↓↓↓

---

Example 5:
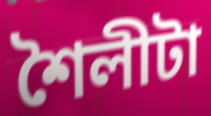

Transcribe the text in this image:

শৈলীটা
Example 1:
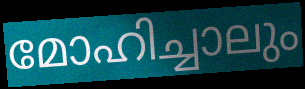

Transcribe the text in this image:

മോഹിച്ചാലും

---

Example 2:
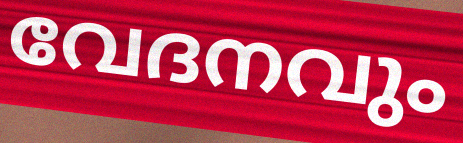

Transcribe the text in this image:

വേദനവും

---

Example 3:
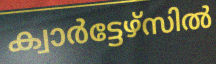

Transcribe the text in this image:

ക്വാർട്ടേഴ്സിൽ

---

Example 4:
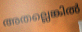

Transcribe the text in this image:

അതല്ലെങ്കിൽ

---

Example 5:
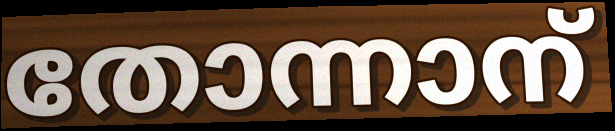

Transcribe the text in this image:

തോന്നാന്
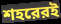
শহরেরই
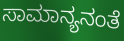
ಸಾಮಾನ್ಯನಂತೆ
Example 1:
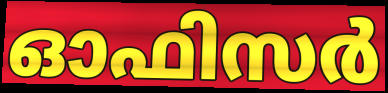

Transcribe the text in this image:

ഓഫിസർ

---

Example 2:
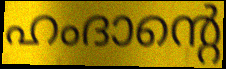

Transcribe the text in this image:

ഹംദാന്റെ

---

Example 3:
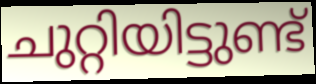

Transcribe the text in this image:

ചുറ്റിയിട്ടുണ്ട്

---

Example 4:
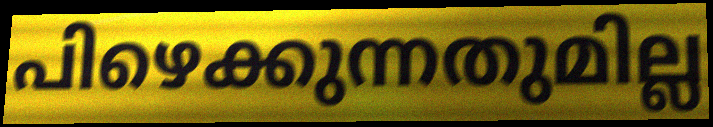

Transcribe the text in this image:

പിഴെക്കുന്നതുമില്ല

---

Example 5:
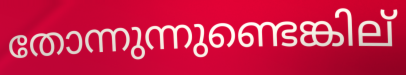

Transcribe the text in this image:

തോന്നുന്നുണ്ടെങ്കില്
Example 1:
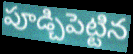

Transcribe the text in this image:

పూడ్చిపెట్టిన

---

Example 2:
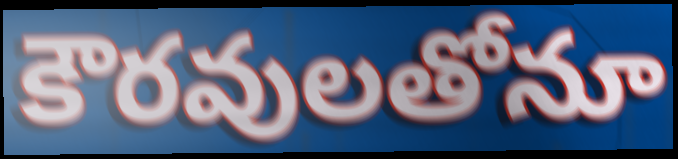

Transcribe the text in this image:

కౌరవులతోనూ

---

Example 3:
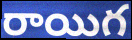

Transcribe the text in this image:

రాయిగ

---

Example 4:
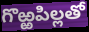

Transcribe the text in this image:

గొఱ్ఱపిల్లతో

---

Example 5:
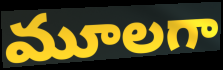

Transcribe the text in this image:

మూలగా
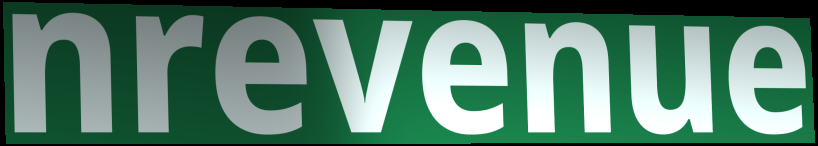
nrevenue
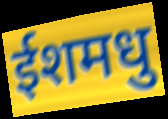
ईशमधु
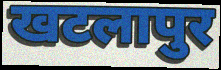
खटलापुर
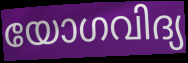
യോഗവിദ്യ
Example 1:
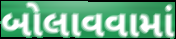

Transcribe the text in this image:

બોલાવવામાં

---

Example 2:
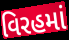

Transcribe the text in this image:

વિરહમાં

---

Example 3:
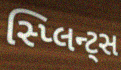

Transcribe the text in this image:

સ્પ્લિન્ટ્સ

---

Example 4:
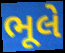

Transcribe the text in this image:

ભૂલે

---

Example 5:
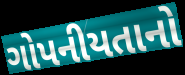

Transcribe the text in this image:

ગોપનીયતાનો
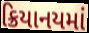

↑↑↑

Rewrite all the rows above with "Transcribe the text" changed to "Write out the word" and nothing else altered, leaving out the pictures.

---

Example 5:

Write out the word in this image:

শৈলীটা
Example 1:

Write out the word in this image:

മോഹിച്ചാലും

---

Example 2:

Write out the word in this image:

വേദനവും

---

Example 3:

Write out the word in this image:

ക്വാർട്ടേഴ്സിൽ

---

Example 4:

Write out the word in this image:

അതല്ലെങ്കിൽ

---

Example 5:

Write out the word in this image:

തോന്നാന്
শহরেরই
ಸಾಮಾನ್ಯನಂತೆ
Example 1:

Write out the word in this image:

ഓഫിസർ

---

Example 2:

Write out the word in this image:

ഹംദാന്റെ

---

Example 3:

Write out the word in this image:

ചുറ്റിയിട്ടുണ്ട്

---

Example 4:

Write out the word in this image:

പിഴെക്കുന്നതുമില്ല

---

Example 5:

Write out the word in this image:

തോന്നുന്നുണ്ടെങ്കില്
Example 1:

Write out the word in this image:

పూడ్చిపెట్టిన

---

Example 2:

Write out the word in this image:

కౌరవులతోనూ

---

Example 3:

Write out the word in this image:

రాయిగ

---

Example 4:

Write out the word in this image:

గొఱ్ఱపిల్లతో

---

Example 5:

Write out the word in this image:

మూలగా
nrevenue
ईशमधु
खटलापुर
യോഗവിദ്യ
Example 1:

Write out the word in this image:

બોલાવવામાં

---

Example 2:

Write out the word in this image:

વિરહમાં

---

Example 3:

Write out the word in this image:

સ્પ્લિન્ટ્સ

---

Example 4:

Write out the word in this image:

ભૂલે

---

Example 5:

Write out the word in this image:

ગોપનીયતાનો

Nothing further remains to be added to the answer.